Walking the heaved cement sidewalk down Main Street,

I end up where the town bottoms out: a parking lot

thick with sea-fog. There's Wister, my boyhood friend.


parked on the passenger side of his old Dodge pick-up.

He's waiting for Lucia, the girl who drives him around

and feeds him, the one who takes care of him at home.

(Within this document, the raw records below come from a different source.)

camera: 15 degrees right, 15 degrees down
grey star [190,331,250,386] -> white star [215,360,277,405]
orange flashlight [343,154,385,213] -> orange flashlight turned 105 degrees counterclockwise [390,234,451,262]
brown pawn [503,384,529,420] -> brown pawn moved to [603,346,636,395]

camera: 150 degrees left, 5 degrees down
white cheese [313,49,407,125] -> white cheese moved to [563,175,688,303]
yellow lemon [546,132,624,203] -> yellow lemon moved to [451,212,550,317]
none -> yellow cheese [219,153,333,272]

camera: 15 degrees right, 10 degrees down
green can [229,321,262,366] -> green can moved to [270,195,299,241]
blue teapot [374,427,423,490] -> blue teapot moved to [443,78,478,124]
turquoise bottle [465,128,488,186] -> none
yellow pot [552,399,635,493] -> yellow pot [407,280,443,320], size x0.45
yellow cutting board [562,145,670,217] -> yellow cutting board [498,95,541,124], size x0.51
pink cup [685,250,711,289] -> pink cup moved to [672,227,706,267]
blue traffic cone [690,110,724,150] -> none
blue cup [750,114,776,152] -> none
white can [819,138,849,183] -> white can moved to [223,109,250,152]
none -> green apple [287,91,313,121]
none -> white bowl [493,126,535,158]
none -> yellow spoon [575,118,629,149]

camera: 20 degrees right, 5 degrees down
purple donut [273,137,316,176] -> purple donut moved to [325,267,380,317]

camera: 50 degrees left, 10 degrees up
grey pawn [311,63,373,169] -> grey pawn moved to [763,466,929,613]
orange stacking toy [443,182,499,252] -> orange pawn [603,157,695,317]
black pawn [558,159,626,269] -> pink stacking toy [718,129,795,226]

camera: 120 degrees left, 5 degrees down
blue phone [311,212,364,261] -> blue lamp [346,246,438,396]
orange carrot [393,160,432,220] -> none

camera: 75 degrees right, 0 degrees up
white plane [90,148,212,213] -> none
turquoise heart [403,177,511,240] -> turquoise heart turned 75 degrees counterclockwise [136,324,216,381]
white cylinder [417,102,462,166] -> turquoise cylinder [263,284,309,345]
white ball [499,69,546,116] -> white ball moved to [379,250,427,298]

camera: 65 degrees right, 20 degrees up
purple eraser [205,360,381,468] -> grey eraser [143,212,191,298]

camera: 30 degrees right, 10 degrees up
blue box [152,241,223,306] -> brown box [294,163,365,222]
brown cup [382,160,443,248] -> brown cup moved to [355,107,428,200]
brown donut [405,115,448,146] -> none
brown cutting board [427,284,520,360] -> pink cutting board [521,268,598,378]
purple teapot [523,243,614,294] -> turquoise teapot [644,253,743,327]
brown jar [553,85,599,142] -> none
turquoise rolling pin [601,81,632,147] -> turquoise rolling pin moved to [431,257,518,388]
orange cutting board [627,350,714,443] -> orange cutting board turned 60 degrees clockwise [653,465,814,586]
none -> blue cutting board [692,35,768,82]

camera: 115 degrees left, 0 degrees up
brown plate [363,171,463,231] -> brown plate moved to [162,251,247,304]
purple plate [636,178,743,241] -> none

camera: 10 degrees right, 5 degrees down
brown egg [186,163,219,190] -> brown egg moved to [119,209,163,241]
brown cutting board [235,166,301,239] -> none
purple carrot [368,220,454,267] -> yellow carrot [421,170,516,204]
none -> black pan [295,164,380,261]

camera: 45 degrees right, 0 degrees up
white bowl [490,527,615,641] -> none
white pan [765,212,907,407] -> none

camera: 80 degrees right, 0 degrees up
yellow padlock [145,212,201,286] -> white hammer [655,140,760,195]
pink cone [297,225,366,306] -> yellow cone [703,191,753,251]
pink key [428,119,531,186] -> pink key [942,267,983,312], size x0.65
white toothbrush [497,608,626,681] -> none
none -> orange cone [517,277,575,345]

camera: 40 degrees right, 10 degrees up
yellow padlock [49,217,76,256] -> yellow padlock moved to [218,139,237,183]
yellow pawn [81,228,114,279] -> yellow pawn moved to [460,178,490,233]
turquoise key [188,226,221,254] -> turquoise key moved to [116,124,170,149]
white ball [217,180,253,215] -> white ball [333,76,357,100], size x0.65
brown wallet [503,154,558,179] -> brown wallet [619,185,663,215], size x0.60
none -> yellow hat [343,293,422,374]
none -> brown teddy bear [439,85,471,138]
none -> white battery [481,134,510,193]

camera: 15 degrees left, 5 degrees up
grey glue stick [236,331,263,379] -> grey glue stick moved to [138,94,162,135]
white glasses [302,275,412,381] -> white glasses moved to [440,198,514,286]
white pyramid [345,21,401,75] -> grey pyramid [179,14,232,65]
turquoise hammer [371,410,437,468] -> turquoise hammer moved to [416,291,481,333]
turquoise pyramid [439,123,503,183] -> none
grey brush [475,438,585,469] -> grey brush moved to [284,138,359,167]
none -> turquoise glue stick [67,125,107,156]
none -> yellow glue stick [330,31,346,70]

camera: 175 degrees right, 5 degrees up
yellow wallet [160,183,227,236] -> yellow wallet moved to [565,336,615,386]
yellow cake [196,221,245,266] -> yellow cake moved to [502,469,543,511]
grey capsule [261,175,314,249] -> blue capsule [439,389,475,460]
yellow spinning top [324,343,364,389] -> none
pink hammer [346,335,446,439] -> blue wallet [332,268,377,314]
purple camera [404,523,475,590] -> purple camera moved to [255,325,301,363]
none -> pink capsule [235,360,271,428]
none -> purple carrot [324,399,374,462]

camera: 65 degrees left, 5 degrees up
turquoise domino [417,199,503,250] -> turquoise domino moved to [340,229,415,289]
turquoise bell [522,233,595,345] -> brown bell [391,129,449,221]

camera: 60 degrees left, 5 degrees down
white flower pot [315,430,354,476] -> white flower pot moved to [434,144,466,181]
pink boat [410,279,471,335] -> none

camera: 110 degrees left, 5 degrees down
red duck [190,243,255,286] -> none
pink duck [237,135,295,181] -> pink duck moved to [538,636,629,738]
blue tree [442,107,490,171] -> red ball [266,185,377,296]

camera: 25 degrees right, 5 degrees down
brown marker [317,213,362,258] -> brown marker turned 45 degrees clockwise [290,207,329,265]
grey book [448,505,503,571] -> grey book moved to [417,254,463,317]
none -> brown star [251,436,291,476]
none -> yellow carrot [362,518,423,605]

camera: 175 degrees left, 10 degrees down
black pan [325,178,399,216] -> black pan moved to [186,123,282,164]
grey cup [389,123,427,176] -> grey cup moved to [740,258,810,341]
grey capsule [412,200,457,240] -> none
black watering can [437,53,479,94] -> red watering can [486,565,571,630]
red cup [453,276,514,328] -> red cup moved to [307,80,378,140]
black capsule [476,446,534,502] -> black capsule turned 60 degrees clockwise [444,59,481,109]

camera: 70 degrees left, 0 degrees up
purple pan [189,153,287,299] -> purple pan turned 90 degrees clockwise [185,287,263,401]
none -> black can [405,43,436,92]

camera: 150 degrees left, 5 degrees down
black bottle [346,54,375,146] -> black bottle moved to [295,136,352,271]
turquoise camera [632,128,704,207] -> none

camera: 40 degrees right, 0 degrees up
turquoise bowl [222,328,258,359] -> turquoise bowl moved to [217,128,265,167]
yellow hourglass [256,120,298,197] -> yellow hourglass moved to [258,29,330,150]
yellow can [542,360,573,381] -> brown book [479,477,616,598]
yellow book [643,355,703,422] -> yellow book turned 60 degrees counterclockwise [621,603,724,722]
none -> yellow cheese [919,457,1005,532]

Wister got married late. Like me. Wifeless now, no kids,

we're near sixty-eight, watching the ebb, looking out into

the fog. Fog so thick that if you got shingling your roof


you'd shingle three or four courses out onto

the fog before you fell off or sun came. Wister knows

that old joke. Not much else, not any more. His mind drifts


every whichway. When I start over to his old pick-up,

he waves to my wave coming toward him, his window half up,

half down. He forgets how to work it. I put my head


up close. Wister, I say, you got your compass with you

to steer her home through this fog? Wister smiles at me with

all sorts of joy, nodding yes. He says I don't know.

Found In Volume , No. 05
Read Issue
  • Philip Booth
Philip Booth
About the Author

Over the course of his career, Philip Booth published nine other collections of poetry, including Lifelines: Selected Poems, 1950-1999 (Viking Press, 1999), which received the 2001 Poets’ Prize, Pairs (1994), Relations: Selected Poems 1950-1985 (1986), Available Light (1976), and Weathers and Edges(1966).


Booth’s honors include Guggenheim, Rockefeller, and National Endowment for the Arts fellowships, and the Theodore Roethke Prize. In 1983 he was elected a Fellow of The Academy of American Poets.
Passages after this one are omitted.